Des gens compatissants me trouvèrent et me portèrent dans un moulin dont le propriétaire était en fuite. J'y restai couché, sans connaissance, dans d'épouvantables souffrances. Je ne me rappelle plus rien. je ne revins à moi que quelques jours plus tard, entendant dire :
- Frère Martens a achevé sa tâche.

J'ouvris les yeux, et je vis ma femme, mes enfants et mes beaux-parents autour de mon lit. Dans l'intervalle, M., la ville où nous habitions, avait été évacuée par les rouges, et on avait pu appeler les membres de ma famille à mon chevet.
Le même jour, je repartis pour la maison, mais j'eus une rechute et je restai encore au lit sept semaines, gravement malade. Souvent je désirais que le Père me reprît à Lui. Comme jadis à Élie, la vie me semblait presque trop lourde. Mais les pensées de Dieu à mon égard n'étaient pas mes pensées, et je me rétablis.
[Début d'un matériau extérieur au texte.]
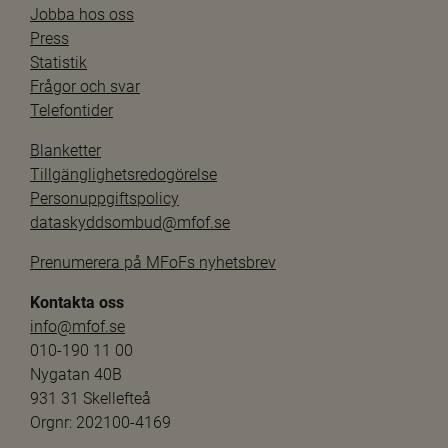
Jobba hos oss
Press
Statistik
Frågor och svar
Telefontider
Blanketter
Tillgänglighetsredogörelse
Personuppgiftspolicy
dataskyddsombud@mfof.se
Prenumerera på MFoFs nyhetsbrev
Kontakta oss
info@mfof.se
010-190 11 00
Nygatan 40B
931 31 Skellefteå
Orgnr: 202100-4169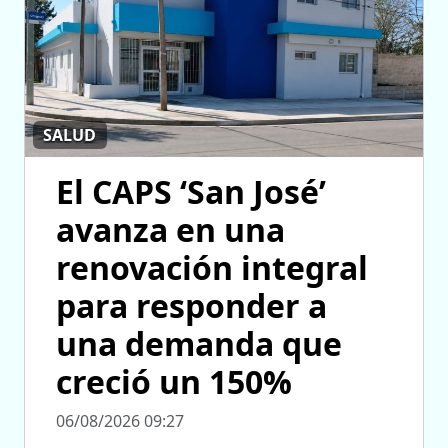
SALUD
El CAPS ‘San José’
avanza en una
renovación integral
para responder a
una demanda que
creció un 150%
06/08/2026 09:27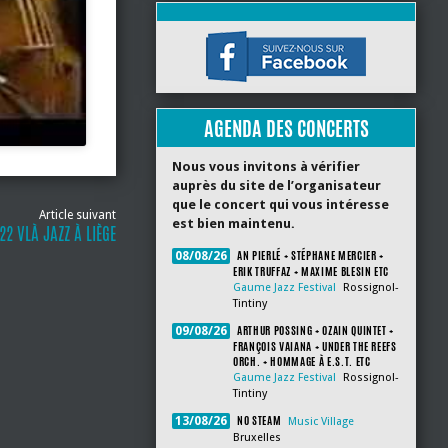
AGENDA DES CONCERTS
Nous vous invitons à vérifier
auprès du site de l’organisateur
que le concert qui vous intéresse
Article suivant
est bien maintenu.
22 VLÀ JAZZ À LIÈGE
AN PIERLÉ + STÉPHANE MERCIER +
08/08/26
ERIK TRUFFAZ + MAXIME BLESIN ETC
Gaume Jazz Festival
Rossignol-
Tintiny
ARTHUR POSSING + OZAIN QUINTET +
09/08/26
FRANÇOIS VAIANA + UNDER THE REEFS
ORCH. + HOMMAGE À E.S.T. ETC
Gaume Jazz Festival
Rossignol-
Tintiny
NO STEAM
13/08/26
Music Village
Bruxelles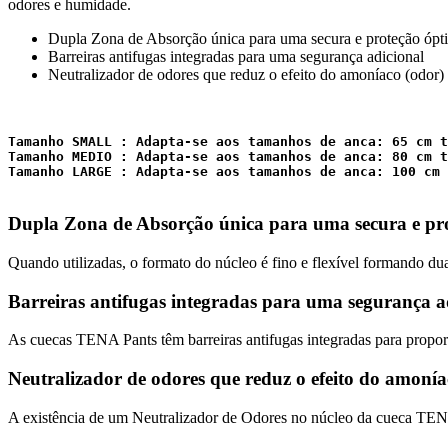
odores e humidade.
Dupla Zona de Absorção única para uma secura e proteção ópt
Barreiras antifugas integradas para uma segurança adicional
Neutralizador de odores que reduz o efeito do amoníaco (odor)
Tamanho SMALL : Adapta-se aos tamanhos de anca: 65 cm t
Tamanho MEDIO : Adapta-se aos tamanhos de anca: 80 cm t
Tamanho LARGE : Adapta-se aos tamanhos de anca: 100 cm 
Dupla Zona de Absorção única para uma secura e pr
Quando utilizadas, o formato do núcleo é fino e flexível formando 
Barreiras antifugas integradas para uma segurança a
As cuecas TENA Pants têm barreiras antifugas integradas para proporc
Neutralizador de odores que reduz o efeito do amonía
A existência de um Neutralizador de Odores no núcleo da cueca TENA 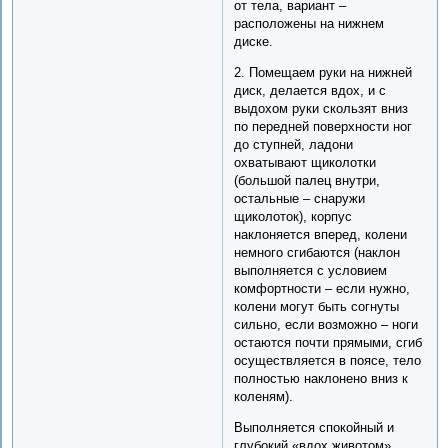
от тела, вариант –
расположены на нижнем
диске.
2. Помещаем руки на нижней
диск, делается вдох, и с
выдохом руки скользят вниз
по передней поверхности ног
до ступней, ладони
охватывают щиколотки
(большой палец внутри,
остальные – снаружи
щиколоток), корпус
наклоняется вперед, колени
немного сгибаются (наклон
выполняется с условием
комфортности – если нужно,
колени могут быть согнуты
сильно, если возможно – ноги
остаются почти прямыми, сгиб
осуществляется в поясе, тело
полностью наклонено вниз к
коленям).
Выполняется спокойный и
глубокий «вдох животом»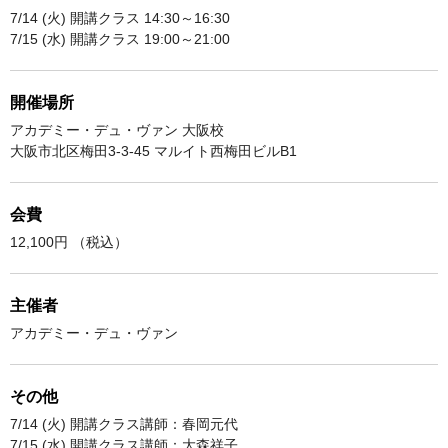
7/14 (火) 開講クラス 14:30～16:30
7/15 (水) 開講クラス 19:00～21:00
開催場所
アカデミー・デュ・ヴァン 大阪校
大阪市北区梅田3-3-45 マルイト西梅田ビルB1
会費
12,100円 （税込）
主催者
アカデミー・デュ・ヴァン
その他
7/14 (火) 開講クラス講師：春岡元代
7/15 (水) 開講クラス講師：大森祥子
Pendant que j'étais en fuite, ma femme avait aussi passé par de terribles moments. Le chef de la Tchéka était venu faire une perquisition et avait donné l'ordre de mettre à mort ma femme et mes enfants. Les filles s'étaient cachées dans le moulin ; mon fils, âgé de huit ans, à un autre endroit. Ma femme et sa mère avaient fui dans un village russe où elles avaient trouvé asile dans la cave d'un ouvrier que nous connaissions. Comme la police furetait partout et qu'il ne manquait pas de traîtres, elles furent bientôt découvertes et ramenées en ville. Mais grâce à l'aide des Russes qui les avaient accueillies, elles réussirent à s'échapper pendant la nuit. Elles sortirent de la ville et se dirigèrent vers le domaine de S., sans savoir que cette contrée était aussi occupée par les bolchévistes. Elles tombèrent dans les lignes de l'armée rouge, furent arrêtées et menées au tribunal révolutionnaire. Tout espoir d'échapper disparut. Mais ma femme avait sur elle un billet de cinq cents roubles. Elle le glissa dans la main d'un soldat, et il les aida à s'échapper.

Mais où aller ? La ville était assiégée. Partout on rencontrait des sentinelles et des patrouilles. Il ne leur restait qu'un moyen. Elles se rendirent à l'étang. De nuit, elles restaient assises sur la rive, et de jour elles se tenaient dans les roseaux, souvent avec de l'eau et de la fange jusqu'à la poitrine. Elles demeurèrent deux jours et deux nuits dans cette cachette, jusqu'au moment où l'armée rouge fut repoussée et où elles purent rentrer à la maison.